Search code examples
regexawksedfastareformat

How can i remove a line only if it is followed by a line that starts with the same character?


I need some help with sed or awks.

How can i remove a line only if it is followed by a line that starts with the same character (in this case >)?

Example I have this:

>1_SRR1422294
ATCGTCAGGTAGGGTTGCGCTCGTTGCGGGACTTAACCCAACATCTCACGACACGAGCTGACGACAGCCATGCAT
>2_SRR1422294
CGTCAGACGTAGGGTTGCGCTCGTTGCGGGACTTAACCCAACATCTCACGACACGAGCTGACGACAGCCATGCAG
>5_SRR1422298
>5_SRR1422294
CGTCAGACGTAGGGTTGCGCTCGTTGCGGGACTTAACCCAACATCTCACGACACGAGCTGACGACAGCCATGCAG
>6_SRR1422294
>6_SRR1422250
TGTTCATGGTAGGGTTGCGCTCGTTGCGGGACTTAACCCACATCTCACGACACGAGCTGACGACAGCCATGCAGC
>9_SRR1422294
GCGACTAGGTAGGGTTGCGCTCGTTGCGGGACTTAACCCACATCTCACGACACGAGCTGACGACAGCCATGCAGC

I want to get this:

>1_SRR1422294
ATCGTCAGGTAGGGTTGCGCTCGTTGCGGGACTTAACCCAACATCTCACGACACGAGCTGACGACAGCCATGCAT
>2_SRR1422294
CGTCAGACGTAGGGTTGCGCTCGTTGCGGGACTTAACCCAACATCTCACGACACGAGCTGACGACAGCCATGCAG
>5_SRR1422294
CGTCAGACGTAGGGTTGCGCTCGTTGCGGGACTTAACCCAACATCTCACGACACGAGCTGACGACAGCCATGCAG
>6_SRR1422250
TGTTCATGGTAGGGTTGCGCTCGTTGCGGGACTTAACCCACATCTCACGACACGAGCTGACGACAGCCATGCAGC
>9_SRR1422294
GCGACTAGGTAGGGTTGCGCTCGTTGCGGGACTTAACCCACATCTCACGACACGAGCTGACGACAGCCATGCAGC

Note that not all the lines have the same numbers but they all have the same format, which is why I want to use regular expressions.

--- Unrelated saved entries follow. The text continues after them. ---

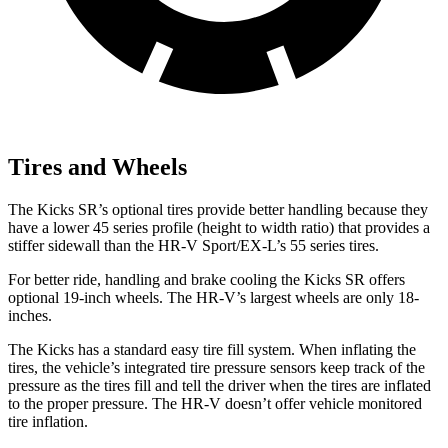
Tires and Wheels
The Kicks SR’s optional tires provide better handling because they
have a lower 45 series profile (height to width ratio) that provides a
stiffer sidewall than the HR-V Sport/EX-L’s 55 series tires.
For better ride, handling and brake cooling the Kicks SR offers
optional 19-inch wheels. The HR-V’s largest wheels are only 18-
inches.
The Kicks has a standard easy tire fill system. When inflating the
tires, the vehicle’s integrated tire pressure sensors keep track of the
pressure as the tires fill and tell the driver when the tires are inflated
to the proper pressure. The HR-V doesn’t offer vehicle monitored
tire inflation.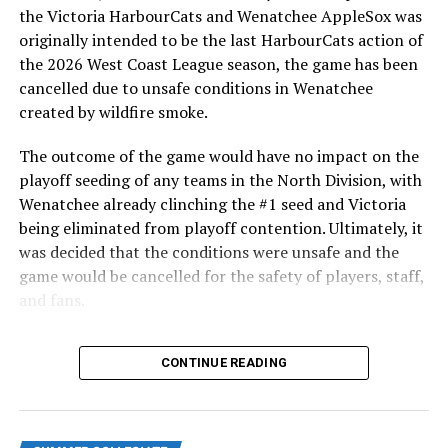
highlight of the opening homestand was the first of our
the Victoria HarbourCats and Wenatchee AppleSox was
ever-popular fireworks nights, which drew a crowd of
originally intended to be the last HarbourCats action of
nearly 3,000 fans.
the 2026 West Coast League season, the game has been
cancelled due to unsafe conditions in Wenatchee
created by wildfire smoke.
The outcome of the game would have no impact on the
playoff seeding of any teams in the North Division, with
Wenatchee already clinching the #1 seed and Victoria
being eliminated from playoff contention. Ultimately, it
was decided that the conditions were unsafe and the
game would be cancelled for the safety of players, staff,
and fans.
With the Wenatchee series now over, this brings the
As the HarbourCats battled their way through a month
CONTINUE READING
2026 HarbourCats season to an end with a record of 26-
of June in which they held an even record of 11-11,
26. We would like to extend a heartfelt thank you to all
certain standouts on the offensive side were beginning
of our wonderful fans who showed such incredible
to emerge. UBC infielder and first-year HarbourCat
support and brought an electric energy to HarbourCats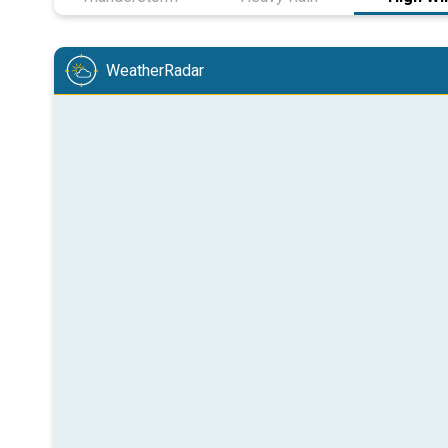
WeatherRadar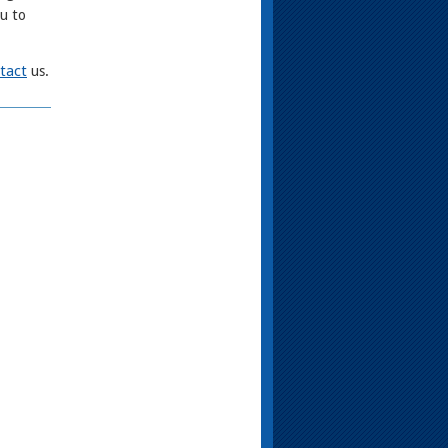
ou to
tact
us.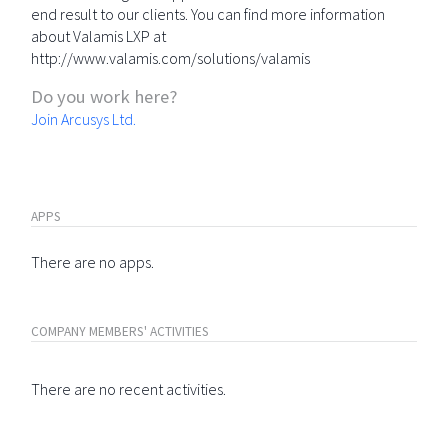
end result to our clients. You can find more information
about Valamis LXP at
http://www.valamis.com/solutions/valamis
Do you work here?
Join Arcusys Ltd.
APPS
There are no apps.
COMPANY MEMBERS' ACTIVITIES
There are no recent activities.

If you could explain how to read the code you produce that would be really great.

Thank you so much!


Solution

  • If the whole file follows that pattern (some number of lines starting with >, of which you want only the last, followed by a single line that should always be printed), you could use something like this:

    awk '/^>/ { latest=$0 } !/^>/ { if (latest) { print latest; latest="" } print }'
    

    If the line starts with >, then it is remembered (stored in the variable latest) but not printed. If the line doesn't start with >, then it is printed, but only after first printing whatever was most recently stored in latest.

    The conditional means each printed > line will appear only once, even if there are multiple non-> lines in a row. Since that doesn't happen in your sample data, you may not need the complication, and could use this simpler unconditional version:

    awk '/^>/ { latest=$0 } !/^>/ { print latest; print }'